Thursday, 7 May 2009

This is step nearer ratification indeed BUT La Croix and others 
expect that he will not sign until the Irish vote and provided that 
says "YES".  More unexpected is this paragraph from La Croix - - -

Le président Klaus accusé de jouer la montre
« Klaus est imprévisible et machiavélique », s'inquiète en revanche 
une haute source à l'UMP, redoutant que le président tchèque « fasse 
de nouveau appel à la Cour constitutionnelle et à tout ce qu'il peut 
pour retarder sa signature jusqu'aux élections britanniques, l'an 
prochain ». Les Tories, dirigés par David Cameron, promettent en 
effet qu'en cas de retour au pouvoir, ils soumettront le traité à 
référendum outre-Manche.

This suggests that Klaus will delay his signature until after "the 
British elections next year.  The Tories under David Cameron promise 
- - - - to submit the treaty to a referendum".   That would certainly 
get Cameron off the horns of his dilemma!

xxxxxxxxxxxx cs


BBC ONLINE 6.5.09
EU treaty clears Czech parliament

The upper house of the Czech parliament has voted to approve the  
European Union's Lisbon Treaty, removing one of its few remaining  
obstacles.

Czech ratification will not be complete until signed by President 
Vaclav Klaus, a renowned Eurosceptic who says he is in no hurry.

The reform treaty still has to be ratified in the Republic of 
Ireland, where voters have rejected it once.

The treaty cannot take effect unless all 27 EU member states ratify it.
The Czech Senate voted 54-20 in favour of the treaty, aimed at 
streamlining EU institutions to make them more flexible after the 27-
nation bloc's enlargement in recent years.

Its passage had depended on many members of the conservative Civic 
Democratic Party (ODS) led by Czech Prime Minister Mirek Topolanek, 
putting their doubts aside and backing the plan.
Some Civic Democrat senators have already vowed to send the Lisbon 
Treaty back to the constitutional court.

Czech President Vaclav Klaus - perhaps the treaty's highest profile 
opponent - has argued that the treaty would undermine Czech 
sovereignty.

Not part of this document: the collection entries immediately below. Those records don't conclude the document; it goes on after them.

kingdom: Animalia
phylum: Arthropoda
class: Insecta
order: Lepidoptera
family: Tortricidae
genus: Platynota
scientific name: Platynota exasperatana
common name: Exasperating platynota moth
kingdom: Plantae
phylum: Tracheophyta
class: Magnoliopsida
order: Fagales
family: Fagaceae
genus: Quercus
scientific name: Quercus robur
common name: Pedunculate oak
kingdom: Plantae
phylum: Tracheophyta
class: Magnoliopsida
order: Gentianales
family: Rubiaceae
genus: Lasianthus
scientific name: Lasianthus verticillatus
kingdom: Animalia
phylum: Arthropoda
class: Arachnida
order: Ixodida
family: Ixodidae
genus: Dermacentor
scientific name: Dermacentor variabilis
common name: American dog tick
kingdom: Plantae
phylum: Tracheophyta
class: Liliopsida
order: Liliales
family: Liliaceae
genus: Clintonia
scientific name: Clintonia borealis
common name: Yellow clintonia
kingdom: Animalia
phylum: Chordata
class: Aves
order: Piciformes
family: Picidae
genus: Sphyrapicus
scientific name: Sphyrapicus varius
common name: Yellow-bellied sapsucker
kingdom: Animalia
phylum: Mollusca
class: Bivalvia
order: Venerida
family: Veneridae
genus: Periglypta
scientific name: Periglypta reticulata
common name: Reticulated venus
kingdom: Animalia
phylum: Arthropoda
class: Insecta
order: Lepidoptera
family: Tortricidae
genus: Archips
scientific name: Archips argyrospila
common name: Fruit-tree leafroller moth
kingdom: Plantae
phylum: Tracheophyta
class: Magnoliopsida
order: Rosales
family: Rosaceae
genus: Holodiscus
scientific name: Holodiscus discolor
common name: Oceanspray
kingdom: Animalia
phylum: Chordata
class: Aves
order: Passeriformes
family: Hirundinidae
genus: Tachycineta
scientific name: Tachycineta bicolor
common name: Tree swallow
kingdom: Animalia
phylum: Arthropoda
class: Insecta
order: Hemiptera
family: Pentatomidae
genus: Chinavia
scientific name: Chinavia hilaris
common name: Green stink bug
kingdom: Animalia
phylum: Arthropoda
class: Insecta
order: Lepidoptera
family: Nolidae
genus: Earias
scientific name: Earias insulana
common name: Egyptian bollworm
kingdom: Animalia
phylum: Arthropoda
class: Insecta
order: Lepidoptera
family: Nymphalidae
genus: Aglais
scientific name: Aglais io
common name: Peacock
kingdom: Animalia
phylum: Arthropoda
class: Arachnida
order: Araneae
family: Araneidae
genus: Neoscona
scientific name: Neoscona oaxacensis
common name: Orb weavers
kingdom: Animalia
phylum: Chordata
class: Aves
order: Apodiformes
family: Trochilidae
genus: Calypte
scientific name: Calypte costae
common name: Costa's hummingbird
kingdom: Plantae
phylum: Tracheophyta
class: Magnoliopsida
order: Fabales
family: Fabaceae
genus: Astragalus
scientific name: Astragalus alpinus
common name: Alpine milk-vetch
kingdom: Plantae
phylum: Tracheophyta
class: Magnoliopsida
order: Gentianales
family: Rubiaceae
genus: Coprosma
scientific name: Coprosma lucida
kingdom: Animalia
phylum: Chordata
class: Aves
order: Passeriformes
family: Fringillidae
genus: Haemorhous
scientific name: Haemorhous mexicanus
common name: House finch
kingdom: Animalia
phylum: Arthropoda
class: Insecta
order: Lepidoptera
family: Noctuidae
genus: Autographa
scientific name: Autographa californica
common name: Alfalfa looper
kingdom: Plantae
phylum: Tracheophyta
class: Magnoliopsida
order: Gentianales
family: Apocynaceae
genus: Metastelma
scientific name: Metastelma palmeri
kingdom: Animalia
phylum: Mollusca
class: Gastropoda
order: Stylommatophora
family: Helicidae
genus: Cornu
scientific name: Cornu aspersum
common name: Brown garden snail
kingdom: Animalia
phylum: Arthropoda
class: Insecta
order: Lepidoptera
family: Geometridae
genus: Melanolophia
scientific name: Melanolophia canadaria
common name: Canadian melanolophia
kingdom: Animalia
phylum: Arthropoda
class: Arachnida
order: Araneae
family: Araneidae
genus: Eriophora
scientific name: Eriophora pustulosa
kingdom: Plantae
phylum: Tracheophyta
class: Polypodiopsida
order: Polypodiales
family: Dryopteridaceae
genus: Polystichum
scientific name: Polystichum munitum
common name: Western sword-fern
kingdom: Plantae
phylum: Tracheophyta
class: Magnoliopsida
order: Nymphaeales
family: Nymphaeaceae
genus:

He has not said when he will sign it.

Hurdles remain
Only the Czech Republic, Poland, Germany and Ireland have yet to 
complete ratification of the treaty.

Poland's President Lech Kaczynski, another Eurosceptic, says he will 
not sign the treaty until it is passed in Ireland, even though the 
Polish parliament has approved it.

In Germany legal objections are delaying ratification, though 
parliament has passed it.

In Ireland itself, the government plans to hold a second referendum 
this year after securing sovereignty "guarantees".